For the underlying research on agentic patterns that I expect to mature in 2025, the Anthropic research on agentic systems is the canonical reading list. Their published work on tool use and Constitutional AI has informed most of the architecture choices I have made this year.
The criteria for being wrong
Predictions are only useful if you write down the criteria for being wrong. Here are mine.

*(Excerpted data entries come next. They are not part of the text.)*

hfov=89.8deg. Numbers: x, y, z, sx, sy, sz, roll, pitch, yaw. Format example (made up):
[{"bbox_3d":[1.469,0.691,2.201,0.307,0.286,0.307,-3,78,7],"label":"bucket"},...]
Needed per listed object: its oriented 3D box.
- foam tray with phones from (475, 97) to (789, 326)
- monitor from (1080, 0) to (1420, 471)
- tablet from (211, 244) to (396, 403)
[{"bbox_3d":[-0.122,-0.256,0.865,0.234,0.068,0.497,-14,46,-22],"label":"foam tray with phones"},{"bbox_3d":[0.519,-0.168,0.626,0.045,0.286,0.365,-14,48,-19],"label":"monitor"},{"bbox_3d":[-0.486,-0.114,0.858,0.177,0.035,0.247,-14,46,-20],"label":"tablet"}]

| Prediction | I am wrong if |
|---|---|
| Platform teams prove unit economics | By Q3, platform headcount has grown without unit economics being standard |
| IDP bifurcates | Backstage usage stagnates or one tool clears the rest by 2x by Q3 |
| FinOps moves to platform | Finance teams retain primary ownership of FinOps tooling by Q4 |
| Framework wars end | A single framework holds more than 50% mindshare by Q4 |
| Eval becomes the new test pyramid | Less than 30% of agentic production teams have CI-enforced eval by Q4 |
| Internal wins beat customer-facing | A high-profile consumer agent launch dominates the H1 narrative |
| Small models close the gap | GPT-4 class proprietary models retain their cost-quality lead on bounded tasks |
| Observability consolidates | The 2024 long tail of tools all still exist with comparable funding at year end |
| Multi-agent disappoints | A clear multi-agent production success story dominates KubeCon-equivalent narrative |
I will revisit this post in December 2025 and give myself a grade. The point of the exercise is not to be right. The point is to have something specific to update against as the year unfolds, which is more useful than vague intuition.
Common Pitfalls
Treating predictions as a strategy. They are not. They are an input into your strategy. If your 2025 plan depends on a specific prediction being right, it is fragile. Plan for the median, hedge against the tails.

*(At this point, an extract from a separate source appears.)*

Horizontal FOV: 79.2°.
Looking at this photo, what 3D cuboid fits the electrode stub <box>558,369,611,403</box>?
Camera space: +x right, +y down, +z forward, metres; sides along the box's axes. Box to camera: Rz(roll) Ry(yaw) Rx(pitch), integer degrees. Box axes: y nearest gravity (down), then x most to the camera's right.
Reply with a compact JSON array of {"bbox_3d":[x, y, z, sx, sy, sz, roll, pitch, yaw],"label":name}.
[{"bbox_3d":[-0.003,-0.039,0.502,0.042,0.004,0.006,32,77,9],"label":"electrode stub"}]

Confusing confidence with accuracy. I have high confidence in some of these. I will still be wrong about a few. Confidence reflects how stable I think the call is, not how certain I am about being right.
Ignoring the boring predictions. The unit economics one is boring. It is also the most likely to matter to your career in 2025. Boring usually beats exciting at horizon timescales.
Anchoring on the loudest takes. December prediction season produces a lot of noise. Most of it is wrong, including some of mine. Read multiple predictions posts, weigh them against your own observation, then form a view.
Skipping the criteria for being wrong. This is the most important part of the post. Predictions without falsification criteria are vibes. Demand falsification criteria from anyone giving you predictions, including yourself.
Forgetting that markets are local. Your industry, your geography, your company’s specific competitive position all matter. Generic predictions are starting points, not endpoints.
What’s Next
The point of writing predictions is to clarify your own bets. Mine are above. Yours will differ in places, and the differences are where the interesting conversations happen.
A practical homework for the last two weeks of December. Write your own twelve predictions for 2025. Tag confidence. Write the falsification criteria. Then put them in a drawer and revisit in March. The act of having to write down “what would change my mind” is more valuable than any specific prediction, and it is the discipline that produces the kind of senior engineering judgment that compounds over years.
Enjoy the holidays. The agentic era is normalizing into something that looks more like distributed systems engineering than wizardry, which is good news for the kind of backend engineers who like to ship things that work. I will see you back here in January with a much smaller piece about what the first two weeks of 2025 actually looked like.